Архангел упал на колени порванной куклой. Пальцы Шакала превратились в бритвы. Еще миг и он уже сдирал его лицо. Кровь падает на пол. Черная поверхность впитывает капли, словно почва спасительный дождь.
Ни звука вслух. Она нема. Руки намертво вцепились в металл. Девушка начала оседать. Чьи-то сильные объятия и шепот:
«Иногда лицо – всего лишь маска. Но кинув маску в огонь, ты можешь лишиться лица».
Поворот.
«Ты?»
Столь ненавистный ей образ растворился.
Вокруг лишь пустота.«Пусть исчезают твои шрамы…
Пускай затянутся рубцы…»
Глубокий вдох. Сол открыла глаза.
– У прошлого совсем иной запах, – лишь губами.
Она села, чувствуя, как по шее стекает кровь.– У прошлого совсем иной металл.
* * *
– Здравствуй, отец, – девушка плюхнулась на стул за кухонным столом.
– Милая, что произошло? – обеспокоенно осведомился он.
– Где мама?
– Улетела к сестре в Лейпциг.
– Тем лучше. Папа, я хочу, чтобы ты уехал к ней.
Мужчина удивленно посмотрел на дочь.
– Пришло время поставить точку.
– О чем ты?
– Я просто прошу тебя, уезжай. Мы встретимся в Гамбурге, – Сол взглянула на отца, что нервно закурил.
– Я могу тебе хоть чем-то помочь? – затяжка.
– Да. Уезжай, – пауза. – И… дай мне номер нашего нотариуса.
Мужчина замер, не зная как реагировать.
– Мне очень важно, чтобы ты уехал… прошу, – мольба в словах.
– Я приставлю к тебе охрану.
– Нет! Мне не нужны лишние жертвы.
– Да что, черт возьми, происходит?! – он сорвался на крик.
– Это конец, – чуть слышно. – Я сумею выжить лишь в одиночку, – Сол закрыла лицо руками.
– Милая, – отец встал и порывисто обнял своего единственного ребенка.
– Уезжай, я молю тебя… – она заплакала у него на груди.
– Хорошо, – он гладил ее по волосам, – что мне сделать?
Всхлип.
– Договорись о встрече с нотариусом и улетай. Сегодня же.
– Хорошо, – он поцеловал дочь в макушку и снова крепко обнял. – Я люблю тебя, милая.
– Ich liebe dich…
* * *
– Опаздываешь, красавица, – Энди сидел на табурете посреди пустого зала, шнуруя перчатки.
– Дела.
– Какие?
Сол протянула мужчине бумаги.
– Что это?
– Гонорар.
– Не понял.
– Это документы, в них говорится, что сегодня в 9.00 утра на твое имя был открыт счет в Центральном банке Бостона. Начальный капитал – пара миллионов долларов. Теперь это твои деньги.

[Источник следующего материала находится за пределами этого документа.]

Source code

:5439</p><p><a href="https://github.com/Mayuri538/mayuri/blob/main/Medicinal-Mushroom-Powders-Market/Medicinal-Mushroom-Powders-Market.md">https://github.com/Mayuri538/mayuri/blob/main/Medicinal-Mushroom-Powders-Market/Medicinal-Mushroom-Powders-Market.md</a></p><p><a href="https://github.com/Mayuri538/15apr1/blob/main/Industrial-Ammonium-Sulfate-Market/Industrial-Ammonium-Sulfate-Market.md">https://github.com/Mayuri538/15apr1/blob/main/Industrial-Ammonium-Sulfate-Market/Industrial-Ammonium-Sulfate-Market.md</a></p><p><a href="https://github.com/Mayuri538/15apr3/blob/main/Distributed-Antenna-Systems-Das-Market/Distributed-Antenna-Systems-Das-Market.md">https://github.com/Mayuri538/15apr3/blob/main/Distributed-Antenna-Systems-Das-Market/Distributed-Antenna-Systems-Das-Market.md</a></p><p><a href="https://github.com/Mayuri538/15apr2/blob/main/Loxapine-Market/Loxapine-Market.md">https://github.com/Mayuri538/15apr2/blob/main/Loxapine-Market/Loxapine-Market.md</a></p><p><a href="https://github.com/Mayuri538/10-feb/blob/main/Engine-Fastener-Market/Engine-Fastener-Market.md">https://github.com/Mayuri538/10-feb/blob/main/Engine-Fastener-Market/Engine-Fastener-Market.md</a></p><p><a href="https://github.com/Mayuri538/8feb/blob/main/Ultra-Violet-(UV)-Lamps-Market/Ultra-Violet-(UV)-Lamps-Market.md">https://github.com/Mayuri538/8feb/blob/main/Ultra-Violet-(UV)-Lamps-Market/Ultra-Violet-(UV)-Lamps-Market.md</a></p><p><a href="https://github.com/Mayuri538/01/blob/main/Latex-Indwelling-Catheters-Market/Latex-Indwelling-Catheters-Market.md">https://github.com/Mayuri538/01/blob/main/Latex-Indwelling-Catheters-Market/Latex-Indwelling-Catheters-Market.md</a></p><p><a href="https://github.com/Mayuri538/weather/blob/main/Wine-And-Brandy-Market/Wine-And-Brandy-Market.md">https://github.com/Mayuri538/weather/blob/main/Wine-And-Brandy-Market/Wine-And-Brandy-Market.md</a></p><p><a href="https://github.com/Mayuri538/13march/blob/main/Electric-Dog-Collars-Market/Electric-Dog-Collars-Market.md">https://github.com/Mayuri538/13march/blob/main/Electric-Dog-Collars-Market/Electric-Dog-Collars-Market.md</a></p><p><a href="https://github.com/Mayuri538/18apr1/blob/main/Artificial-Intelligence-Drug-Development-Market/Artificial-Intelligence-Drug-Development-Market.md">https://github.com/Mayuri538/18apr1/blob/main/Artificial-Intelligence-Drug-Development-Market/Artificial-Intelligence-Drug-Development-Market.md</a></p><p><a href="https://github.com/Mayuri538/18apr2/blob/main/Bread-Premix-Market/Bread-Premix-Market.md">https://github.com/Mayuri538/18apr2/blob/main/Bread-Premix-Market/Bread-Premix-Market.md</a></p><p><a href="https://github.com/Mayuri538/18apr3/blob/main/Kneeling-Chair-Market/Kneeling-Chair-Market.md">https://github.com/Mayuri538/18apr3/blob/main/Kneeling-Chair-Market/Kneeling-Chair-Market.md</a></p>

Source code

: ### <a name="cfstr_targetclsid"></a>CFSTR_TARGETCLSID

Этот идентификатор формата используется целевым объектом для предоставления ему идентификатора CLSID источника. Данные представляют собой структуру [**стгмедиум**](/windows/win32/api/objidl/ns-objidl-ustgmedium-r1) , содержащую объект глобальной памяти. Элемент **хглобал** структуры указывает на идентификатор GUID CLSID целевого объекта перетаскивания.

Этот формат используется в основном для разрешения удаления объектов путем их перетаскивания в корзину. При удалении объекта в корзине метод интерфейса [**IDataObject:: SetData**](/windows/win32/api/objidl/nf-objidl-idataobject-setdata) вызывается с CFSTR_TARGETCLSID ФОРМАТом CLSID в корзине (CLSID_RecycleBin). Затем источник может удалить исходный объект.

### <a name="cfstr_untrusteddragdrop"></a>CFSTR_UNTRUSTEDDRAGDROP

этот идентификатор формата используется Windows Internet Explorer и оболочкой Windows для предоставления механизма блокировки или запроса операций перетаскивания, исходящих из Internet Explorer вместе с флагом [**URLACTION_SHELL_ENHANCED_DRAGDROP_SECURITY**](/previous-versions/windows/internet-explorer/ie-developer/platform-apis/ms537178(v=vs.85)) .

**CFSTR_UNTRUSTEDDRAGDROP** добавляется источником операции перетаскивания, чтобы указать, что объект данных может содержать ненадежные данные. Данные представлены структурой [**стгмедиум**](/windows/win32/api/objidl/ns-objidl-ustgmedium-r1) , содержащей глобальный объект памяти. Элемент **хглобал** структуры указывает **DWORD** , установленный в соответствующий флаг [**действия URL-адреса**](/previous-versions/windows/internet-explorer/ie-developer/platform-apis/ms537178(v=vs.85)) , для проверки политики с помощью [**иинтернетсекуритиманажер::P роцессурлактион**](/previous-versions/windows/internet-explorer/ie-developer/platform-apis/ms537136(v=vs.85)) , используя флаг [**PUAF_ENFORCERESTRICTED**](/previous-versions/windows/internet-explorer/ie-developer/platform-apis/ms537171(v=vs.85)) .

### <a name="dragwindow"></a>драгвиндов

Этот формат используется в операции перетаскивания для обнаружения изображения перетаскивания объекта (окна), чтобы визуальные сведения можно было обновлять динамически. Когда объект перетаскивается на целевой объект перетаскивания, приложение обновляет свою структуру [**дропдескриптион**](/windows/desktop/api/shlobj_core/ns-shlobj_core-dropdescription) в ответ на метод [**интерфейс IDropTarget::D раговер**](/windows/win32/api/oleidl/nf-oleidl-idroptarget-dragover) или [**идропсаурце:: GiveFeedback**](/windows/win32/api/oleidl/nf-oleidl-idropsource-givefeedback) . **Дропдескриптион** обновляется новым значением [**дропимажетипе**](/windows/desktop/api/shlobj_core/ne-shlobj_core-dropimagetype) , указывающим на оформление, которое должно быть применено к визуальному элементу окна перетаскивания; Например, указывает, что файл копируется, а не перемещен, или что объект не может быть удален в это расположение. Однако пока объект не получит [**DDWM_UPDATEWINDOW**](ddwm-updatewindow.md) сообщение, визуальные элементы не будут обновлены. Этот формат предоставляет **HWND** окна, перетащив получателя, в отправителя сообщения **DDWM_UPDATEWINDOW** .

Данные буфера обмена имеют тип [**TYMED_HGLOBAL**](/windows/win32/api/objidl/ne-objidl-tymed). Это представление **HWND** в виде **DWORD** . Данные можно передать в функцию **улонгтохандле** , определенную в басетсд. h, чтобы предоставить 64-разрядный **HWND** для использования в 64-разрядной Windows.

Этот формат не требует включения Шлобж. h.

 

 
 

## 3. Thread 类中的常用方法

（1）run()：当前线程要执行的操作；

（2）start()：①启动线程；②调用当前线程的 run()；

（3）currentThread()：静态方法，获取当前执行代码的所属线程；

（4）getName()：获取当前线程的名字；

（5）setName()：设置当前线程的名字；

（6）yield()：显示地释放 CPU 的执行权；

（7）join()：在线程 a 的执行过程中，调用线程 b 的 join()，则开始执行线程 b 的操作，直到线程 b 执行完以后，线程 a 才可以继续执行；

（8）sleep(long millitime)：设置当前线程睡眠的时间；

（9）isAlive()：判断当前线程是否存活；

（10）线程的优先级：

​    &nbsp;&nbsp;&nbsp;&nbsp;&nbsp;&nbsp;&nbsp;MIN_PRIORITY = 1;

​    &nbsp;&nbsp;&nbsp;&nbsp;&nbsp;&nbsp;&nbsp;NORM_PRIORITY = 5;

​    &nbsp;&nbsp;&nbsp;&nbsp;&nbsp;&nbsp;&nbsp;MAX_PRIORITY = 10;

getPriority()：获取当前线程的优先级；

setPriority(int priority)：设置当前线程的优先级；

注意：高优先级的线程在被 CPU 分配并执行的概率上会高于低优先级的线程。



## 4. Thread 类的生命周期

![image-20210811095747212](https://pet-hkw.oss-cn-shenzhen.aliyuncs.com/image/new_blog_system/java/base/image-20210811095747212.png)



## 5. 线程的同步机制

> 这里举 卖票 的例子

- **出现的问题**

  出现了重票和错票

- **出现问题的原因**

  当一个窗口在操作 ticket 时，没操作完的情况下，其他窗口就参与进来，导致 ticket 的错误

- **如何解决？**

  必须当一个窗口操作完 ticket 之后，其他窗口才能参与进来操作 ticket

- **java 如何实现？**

Мужчина не смог вымолвить ни слова, просто сидел с открытым ртом.
– Сбрендила что ли?!
– Уже давно.
– Зачем?
– Это просто «спасибо».
– За что?! За все мои промахи?!
– За твою дружбу.
– Я не продаюсь!
– А я и не покупаю, – Сол скинула куртку и достала из сумки бинты. – Бой будет насмерть, Энди, – она кивнула на перчатки, – это мне не понадобится.
* * *
Черный эластичный бинт вокруг костяшек и кистей.